The failed resolution was a blow to the Palestinian bid to gain support from the international body that would have imposed a solution on Israel.

"The result of today's vote shows that the Security Council as a whole is clearly not ready and willing to shoulder its responsibilities in a way that would allow for the adoption of a comprehensive resolution and allow us to open the doors for peace and for a just and lasting solution based on international law," Palestinian U.N. Ambassador Riyad Mansour said.

Prior to the vote, Israel Nitzan, the Israeli Mission's Middle East advisor, charged the Palestinians with doing everything possible to avoid direct talks with Israel.

"They have engaged in a never ending stream of political games and now they are parading into this council with a preposterous unilateral proposal," Nitzan said. "I have news for the Palestinians: you cannot agitate and provoke your way to a state."

The resolution called for Israel to leave the West Bank by 2017. That's the area occupied by Jordan following the War of Independence.

Known as Judea and Samaria, Israel regained sovereignty over the area in the 1967 Six-Day War.
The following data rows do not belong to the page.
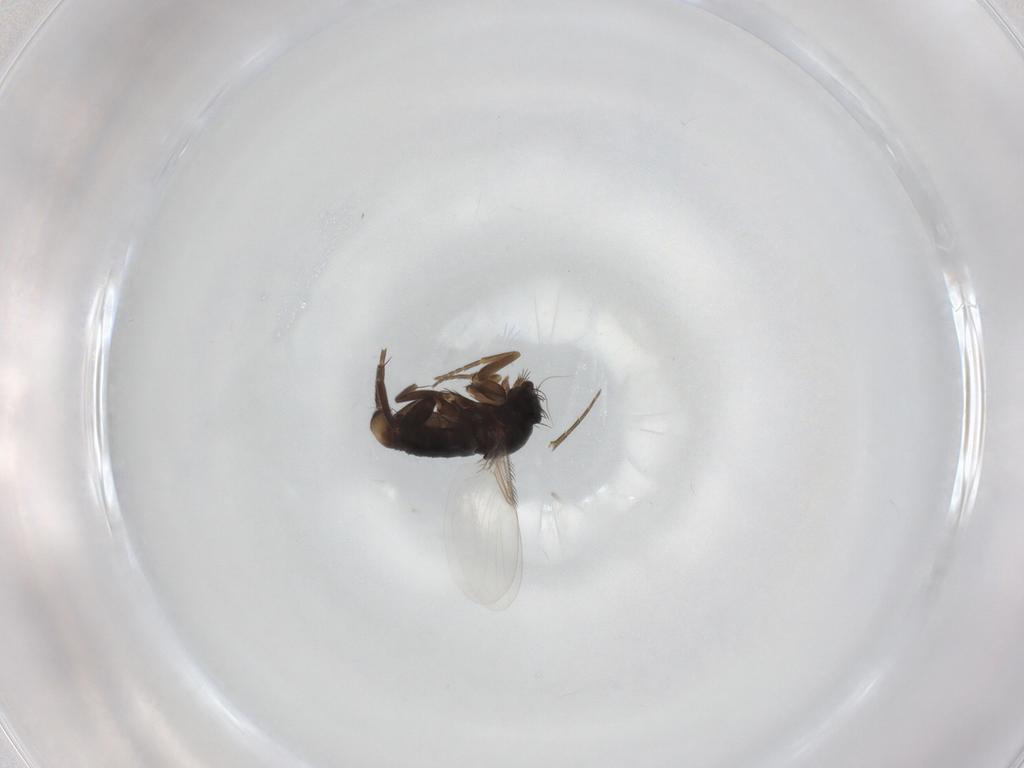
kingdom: Animalia
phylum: Arthropoda
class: Insecta
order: Diptera
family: Phoridae
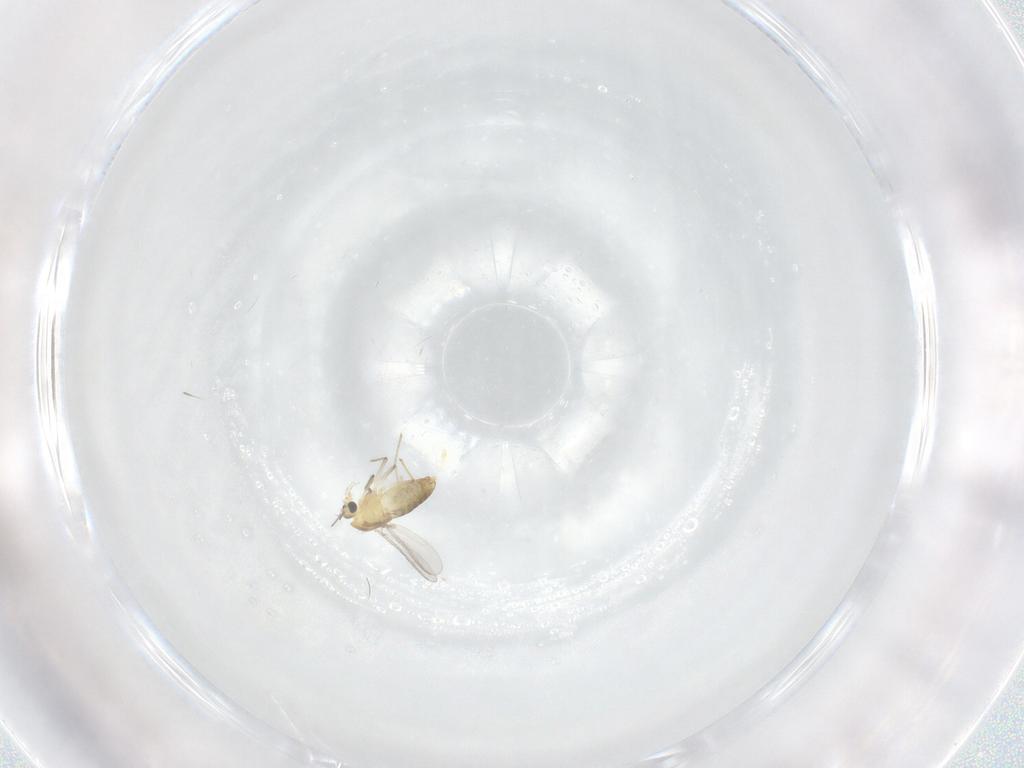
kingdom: Animalia
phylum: Arthropoda
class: Insecta
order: Diptera
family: Chironomidae
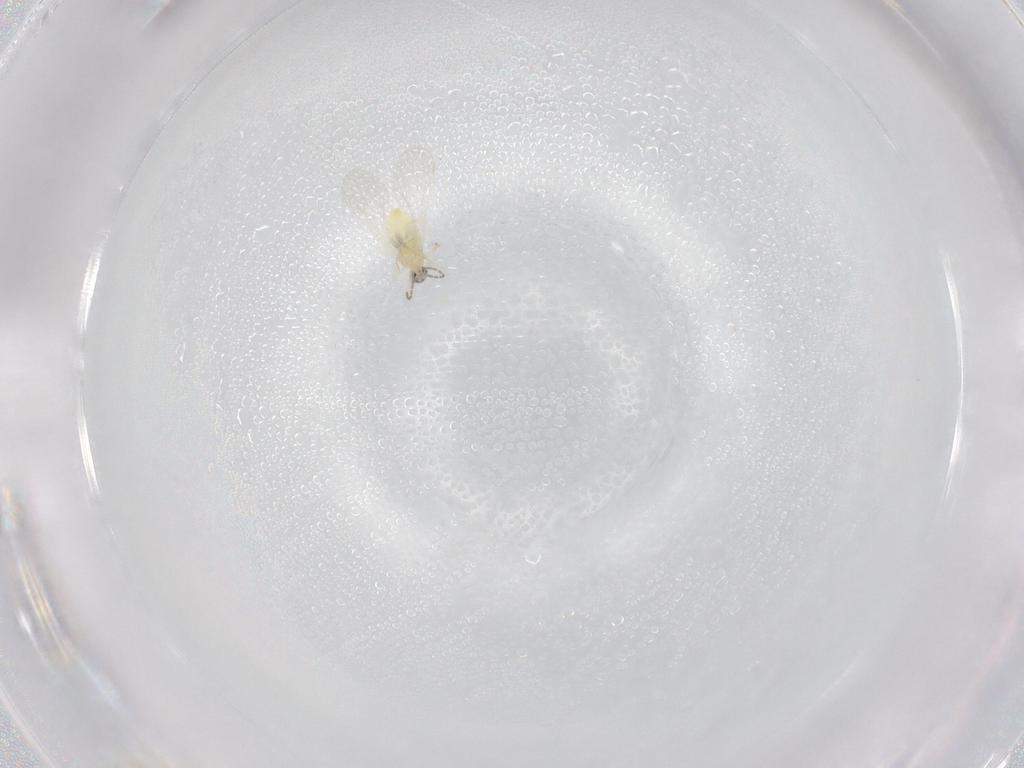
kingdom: Animalia
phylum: Arthropoda
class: Insecta
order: Diptera
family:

Many Israelis consider it the nation's biblical heartland that should not ceded in any future deal with the Palestinian Authority.

The United States was expected to veto the resolution. But in the end, the resolution was one short of the nine votes needed to pass. 

Both the Unitec States and Australia voted against the resolution. There were five abstentions including the United Kingdom.

U.S. Ambassador Samantha Powers called the resolution "deeply unbalanced" and said it would undermine negotiations.

"We voted against this resolution not because we are comfortable with the status quo. We voted against it because we know what everyone here knows as well," Powers said.

"Peace will come from hard choices and compromises that must be made at the negotiating table. Today's staged confrontation in the U.N. Security Council will not bring the parties closer to achieving a two state solution," she added.

It's not clear what steps the Palestinians will take now. But it's likely the United States will increase the pressure on Israel and the Palestinians to return to negotiations.

In Israel, Foreign Minister Avigdor Liberman was quoted as saying every country that wants Israel and the Palestinians to reach an agreement "must act responsibly and clarify to the Palestinians that decisions are only reached at the negotiating table."

The Israeli website Arutz Sheva quoted Defense Minister Moshe Ya'alon saying the Palestinian Authority "continues to prove it isn't interested in direct talks, but rather in provocations and acts of de-legitimization against Israel."